Esse não é o caso de Pereira. Depois de dois títulos reinados, ele já era uma estrela estabelecida para o UFC e, depois de achatar Ankalaev em minutos no sábado – complementar ao que a maioria dos fãs e cascadores pensava – sua estrela está queimando mais do que nunca.
Resta ver o que o futuro reserva para ele. Ele está, apesar de ter uma boa aparência em Vegas, 38 anos. Isso não é antigo para um peso pesado leve no MMA, mas também não é jovem, e ele também tem uma longa carreira de kickboxing.
Dito isto, seus próximos desafiadores possíveis parecem ser superáveis, apesar de tudo isso.
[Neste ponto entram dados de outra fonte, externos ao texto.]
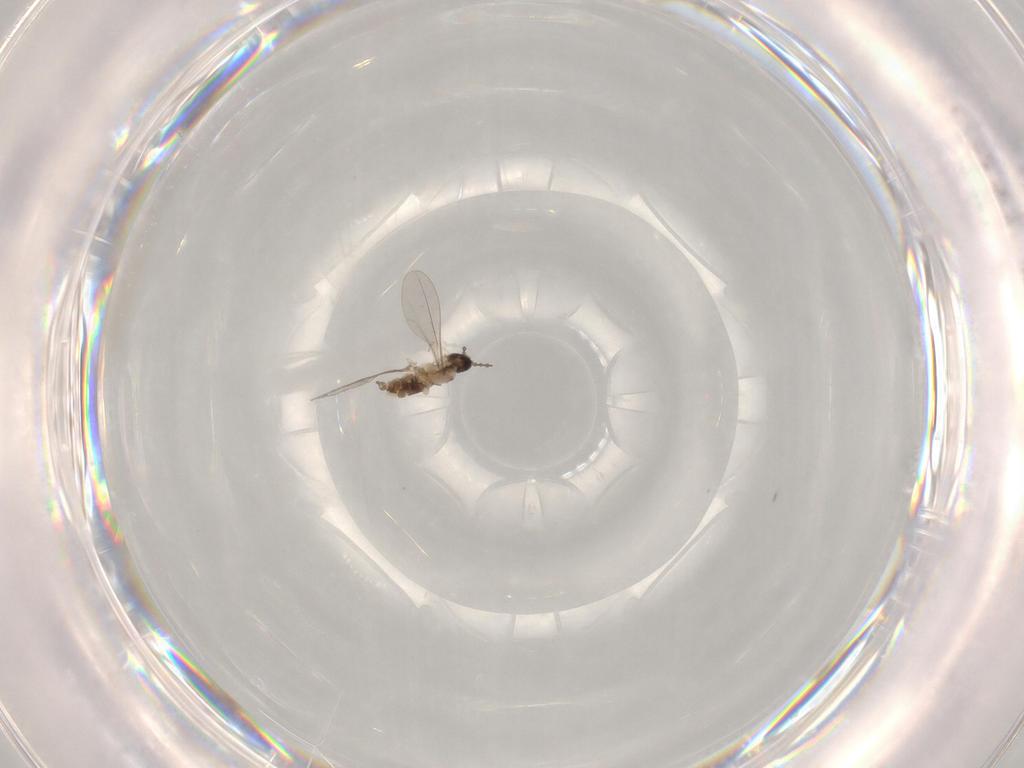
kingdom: Animalia
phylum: Arthropoda
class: Insecta
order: Diptera
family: Cecidomyiidae
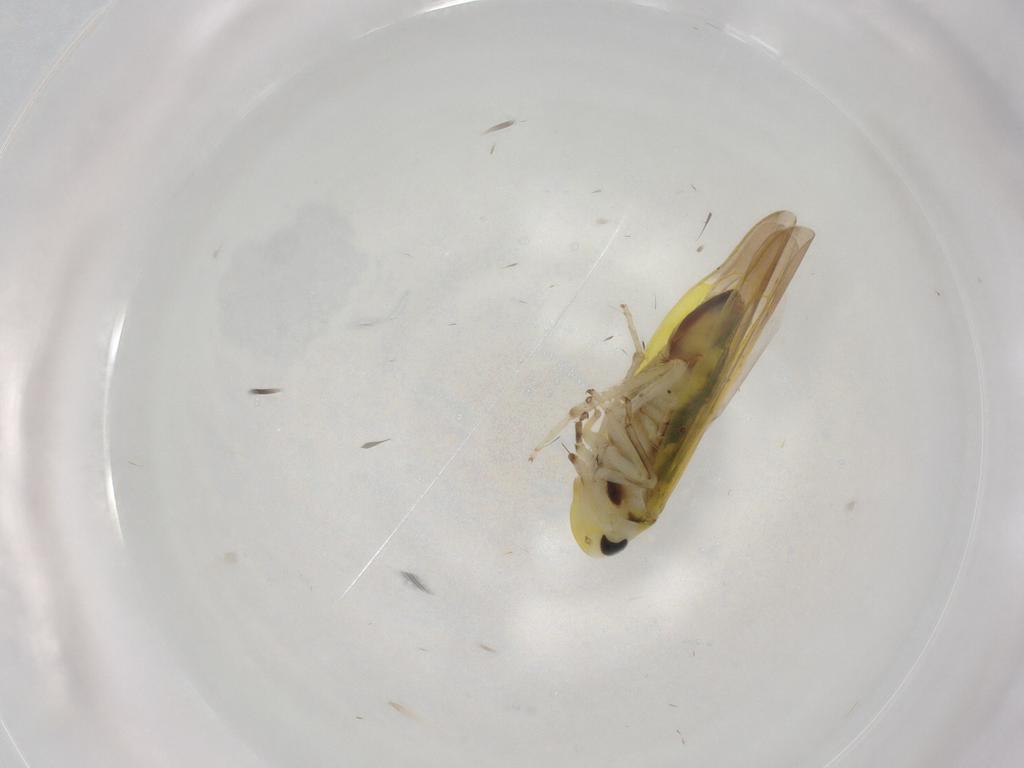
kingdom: Animalia
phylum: Arthropoda
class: Insecta
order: Hemiptera
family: Cicadellidae
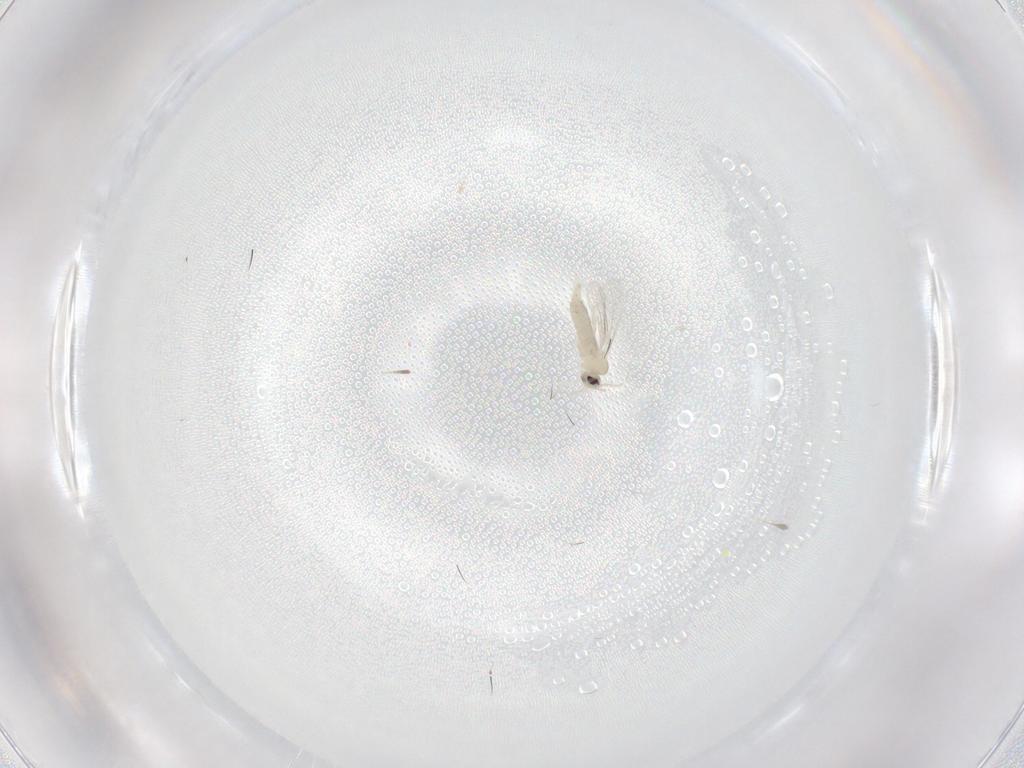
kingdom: Animalia
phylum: Arthropoda
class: Insecta
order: Diptera
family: Cecidomyiidae
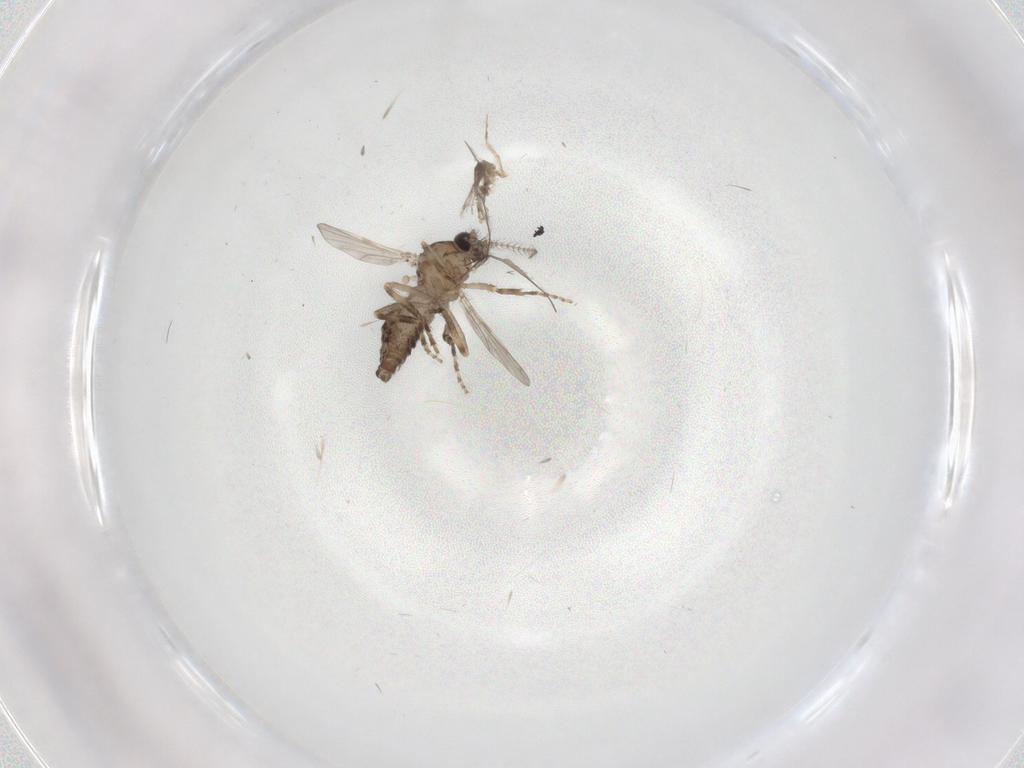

Ankalaev, que nunca percebeu os fãs devido ao seu estilo de luta morno e uma conversa horrenda do lixo, não será uma chance de uma trilogia tão cedo. Isso deixa Carlos Ulberg e Jiri Prochazka como os óbvios primeiros desafiantes para o cinto. Ambos são testes difíceis – especialmente a idade do campeão -, mas ambos são o tipo de luta que Pereira pode vencer.
Ulberg é um grande atacante, mas não tem a experiência que Pereira tem e já foi interrompido antes. Prochazka é sem dúvida o artista mais violento do UFC agora – como ele provou anteriormente na conta do UFC 320 – mas já foi eliminado pela Pereira duas vezes antes.
Infelizmente, nenhum dos homens fez nenhum apelo enfático por um título após a vitória de Pereira.
“Ele entrou em busca de sangue e foi isso que ele conseguiu”, disse Ulberg nos bastidores.
“Isso foi muita pressão”, disse um Prochazka aparentemente distraído em sua própria entrevista pós-cartão.
Pereira vs. Ulberg e Pereira vs. Prochazka III são grandes lutas. Pereira será favorecido para vencer os dois, mas certamente também poderia perder. No que diz respeito ao UFC, não importa.
Como 2025 Wanes, eles têm um campeão popular no comando de uma de suas divisões mais glamourosas, e ele quase certamente será chamado a encabeçar uma de suas primeiras cartas grandes na Paramount.